The trend has been repeated with other manufacturers and is the result of a strategy that has been showing signs of exhaustion for many months. At the end of 2022, it was already beginning to be warned that this could happen. While in Europe most brands had been abandoning volume sales to focus on profitability, in China this was not working for them.

The explosion of the electric car in China has diluted the traditional values ​​associated with luxury that Western manufacturers sold, allowing them to sell above the rest of the market. However, electric technology has made it easier for Chinese companies to offer the same features and performance than the Europeans. You just have to look at the example of Xiaomi and how it has targeted Tesla and Porsche since the early days of its Xiaomi SU7.

Having reached the same level of performance, local manufacturers have focused on other types of services that meet the demands of Chinese users more successfully than European ones. They have a specific product for their potential customers, whom they seem to understand better, and they have also managed to match the Europeans in mechanical performance, diluting their main purchase value.

Kevin Williams, journalist InsideEVsexplained it well in an article titled I’ve been to China and driven dozens of electric cars. Western manufacturers are at a loss. In it he pointed out that the interior of Chinese cars shined compared to Western cars, loaded with technology of all kinds, such as 4K OLED screens on which video games can be played.

Regarding this, he expressed himself in Bloomberg a Chinese buyer.
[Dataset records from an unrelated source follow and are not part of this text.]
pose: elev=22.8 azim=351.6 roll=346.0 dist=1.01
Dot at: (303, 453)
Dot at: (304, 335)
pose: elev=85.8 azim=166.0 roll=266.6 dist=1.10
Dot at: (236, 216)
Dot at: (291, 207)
Ryan Xu claimed that he had had Mercedes or Porsche cars in his garage but that the Porsche Taycan had disappointed him because “It was just an electrified Porsche. That’s all“. Regarding Audi, Mercedes or Porsche, he concluded “it is difficult to see them as luxury cars.”
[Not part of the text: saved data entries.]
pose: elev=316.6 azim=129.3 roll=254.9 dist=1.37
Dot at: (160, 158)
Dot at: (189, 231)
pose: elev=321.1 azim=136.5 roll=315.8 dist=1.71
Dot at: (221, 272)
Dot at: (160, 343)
The latter is a real problem for these companies. In his article for InsideEVsWilliams also made the same reflection, pointing out that the interior of the cars he rode in were finished like any other car. premium western. And it is something that also coincides with the MHP consulting who works with Porsche and whose senior director has been warning for some time that “Chinese cars are indistinguishable in quality from European ones.”
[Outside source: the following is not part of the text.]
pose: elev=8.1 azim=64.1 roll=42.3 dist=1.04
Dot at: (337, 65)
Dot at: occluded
Mercedes and BYD signed an agreement more than 10 years ago. Once the pact is broken, Mercedes will face its own cars in Europe

All of this indicates that these Western manufacturers must make significant efforts to adapt to the local Chinese market and, if they do not want to continue losing market share, they will have to bow to its demands and begin to accept the demands that come to them from there.

Mazda has found a small success with its Mazda EZ-6 where it was not expected. Its association with Changan has allowed it to put on the market an electric car with its own aesthetics but that adapts its interior to the particularities of the Chinese market. It is not the only company that has taken this path. Volkswagen announced some time ago that it was looking for Chinese engineers to understand what it could offer in the local market.

We see the first results of specific cars designed by and for China with Audi. While in Europe they are considering closing plants, this week we learned that they are beginning to manufacture electric cars that will not leave Chinese bordersin collaboration with FAW and SAIC, large Chinese giants with whom they have traditionally been associated. These will be added to the vehicles that arrive as a result of its direct collaboration with XPeng.

This association was born from the need to adapt the German product to what the local public demands but also to ensure that the production and development times of new models are drastically reduced, trying to fight in a market where novelty and immediacy, as well as the Chinese product over the traditional intangibles that have been associated in Europe with driving a Mercedes, a Porsche or an Audi.

All of this has been devastated by a market that is clearly committed to material things, to cutting-edge technology in the service sector and to making the car something radically different from what we in Europe have always understood as a car.